Source data
━━━━━━━━━━━━━━━━━━━━

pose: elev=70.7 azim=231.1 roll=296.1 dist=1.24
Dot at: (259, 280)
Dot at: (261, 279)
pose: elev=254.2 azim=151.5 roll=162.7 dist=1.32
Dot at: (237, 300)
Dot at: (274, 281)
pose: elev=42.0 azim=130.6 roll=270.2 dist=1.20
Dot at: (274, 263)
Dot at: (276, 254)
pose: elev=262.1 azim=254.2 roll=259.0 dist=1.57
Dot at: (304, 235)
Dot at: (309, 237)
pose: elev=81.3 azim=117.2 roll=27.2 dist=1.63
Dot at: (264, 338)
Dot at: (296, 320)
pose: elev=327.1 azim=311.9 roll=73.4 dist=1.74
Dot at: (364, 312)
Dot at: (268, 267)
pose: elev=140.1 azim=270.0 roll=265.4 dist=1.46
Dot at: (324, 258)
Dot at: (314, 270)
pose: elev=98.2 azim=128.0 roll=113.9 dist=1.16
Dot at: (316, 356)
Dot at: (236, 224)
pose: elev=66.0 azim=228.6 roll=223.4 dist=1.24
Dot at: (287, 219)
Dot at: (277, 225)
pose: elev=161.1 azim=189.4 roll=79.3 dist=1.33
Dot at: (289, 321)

━━━━━━━━━━━━━━━━━━━━

[Given request]
Copy out every line of the source data above, keeping each character as it appears.

[Response to this exercise]
pose: elev=70.7 azim=231.1 roll=296.1 dist=1.24
Dot at: (259, 280)
Dot at: (261, 279)
pose: elev=254.2 azim=151.5 roll=162.7 dist=1.32
Dot at: (237, 300)
Dot at: (274, 281)
pose: elev=42.0 azim=130.6 roll=270.2 dist=1.20
Dot at: (274, 263)
Dot at: (276, 254)
pose: elev=262.1 azim=254.2 roll=259.0 dist=1.57
Dot at: (304, 235)
Dot at: (309, 237)
pose: elev=81.3 azim=117.2 roll=27.2 dist=1.63
Dot at: (264, 338)
Dot at: (296, 320)
pose: elev=327.1 azim=311.9 roll=73.4 dist=1.74
Dot at: (364, 312)
Dot at: (268, 267)
pose: elev=140.1 azim=270.0 roll=265.4 dist=1.46
Dot at: (324, 258)
Dot at: (314, 270)
pose: elev=98.2 azim=128.0 roll=113.9 dist=1.16
Dot at: (316, 356)
Dot at: (236, 224)
pose: elev=66.0 azim=228.6 roll=223.4 dist=1.24
Dot at: (287, 219)
Dot at: (277, 225)
pose: elev=161.1 azim=189.4 roll=79.3 dist=1.33
Dot at: (289, 321)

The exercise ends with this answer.